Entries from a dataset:
::::::
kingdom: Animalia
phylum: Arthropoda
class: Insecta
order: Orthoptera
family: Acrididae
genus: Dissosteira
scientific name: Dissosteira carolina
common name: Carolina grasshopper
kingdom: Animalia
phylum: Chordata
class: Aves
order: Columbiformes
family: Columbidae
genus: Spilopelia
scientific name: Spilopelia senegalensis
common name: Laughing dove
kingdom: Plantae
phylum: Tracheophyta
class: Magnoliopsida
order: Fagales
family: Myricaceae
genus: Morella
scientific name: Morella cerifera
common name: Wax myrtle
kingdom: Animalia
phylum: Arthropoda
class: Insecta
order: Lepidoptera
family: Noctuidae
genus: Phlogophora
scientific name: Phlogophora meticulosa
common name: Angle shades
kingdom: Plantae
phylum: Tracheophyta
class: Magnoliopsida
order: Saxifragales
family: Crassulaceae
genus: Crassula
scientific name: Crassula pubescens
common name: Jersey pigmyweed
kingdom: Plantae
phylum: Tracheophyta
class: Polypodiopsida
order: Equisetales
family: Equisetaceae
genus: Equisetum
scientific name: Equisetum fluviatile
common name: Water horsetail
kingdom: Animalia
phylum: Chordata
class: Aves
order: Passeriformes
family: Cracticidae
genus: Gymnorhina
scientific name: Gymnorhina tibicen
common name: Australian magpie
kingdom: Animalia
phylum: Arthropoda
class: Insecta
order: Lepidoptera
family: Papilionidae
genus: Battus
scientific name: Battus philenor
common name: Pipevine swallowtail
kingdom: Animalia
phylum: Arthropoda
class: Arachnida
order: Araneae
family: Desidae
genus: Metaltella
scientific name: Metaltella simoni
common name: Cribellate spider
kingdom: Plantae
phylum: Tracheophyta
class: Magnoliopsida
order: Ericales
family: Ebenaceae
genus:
::::::
Rewrite every line of the records above as a single numbered list, leaving out any blank lines.

◆ In response ◆
1. kingdom: Animalia
2. phylum: Arthropoda
3. class: Insecta
4. order: Orthoptera
5. family: Acrididae
6. genus: Dissosteira
7. scientific name: Dissosteira carolina
8. common name: Carolina grasshopper
9. kingdom: Animalia
10. phylum: Chordata
11. class: Aves
12. order: Columbiformes
13. family: Columbidae
14. genus: Spilopelia
15. scientific name: Spilopelia senegalensis
16. common name: Laughing dove
17. kingdom: Plantae
18. phylum: Tracheophyta
19. class: Magnoliopsida
20. order: Fagales
21. family: Myricaceae
22. genus: Morella
23. scientific name: Morella cerifera
24. common name: Wax myrtle
25. kingdom: Animalia
26. phylum: Arthropoda
27. class: Insecta
28. order: Lepidoptera
29. family: Noctuidae
30. genus: Phlogophora
31. scientific name: Phlogophora meticulosa
32. common name: Angle shades
33. kingdom: Plantae
34. phylum: Tracheophyta
35. class: Magnoliopsida
36. order: Saxifragales
37. family: Crassulaceae
38. genus: Crassula
39. scientific name: Crassula pubescens
40. common name: Jersey pigmyweed
41. kingdom: Plantae
42. phylum: Tracheophyta
43. class: Polypodiopsida
44. order: Equisetales
45. family: Equisetaceae
46. genus: Equisetum
47. scientific name: Equisetum fluviatile
48. common name: Water horsetail
49. kingdom: Animalia
50. phylum: Chordata
51. class: Aves
52. order: Passeriformes
53. family: Cracticidae
54. genus: Gymnorhina
55. scientific name: Gymnorhina tibicen
56. common name: Australian magpie
57. kingdom: Animalia
58. phylum: Arthropoda
59. class: Insecta
60. order: Lepidoptera
61. family: Papilionidae
62. genus: Battus
63. scientific name: Battus philenor
64. common name: Pipevine swallowtail
65. kingdom: Animalia
66. phylum: Arthropoda
67. class: Arachnida
68. order: Araneae
69. family: Desidae
70. genus: Metaltella
71. scientific name: Metaltella simoni
72. common name: Cribellate spider
73. kingdom: Plantae
74. phylum: Tracheophyta
75. class: Magnoliopsida
76. order: Ericales
77. family: Ebenaceae
78. genus:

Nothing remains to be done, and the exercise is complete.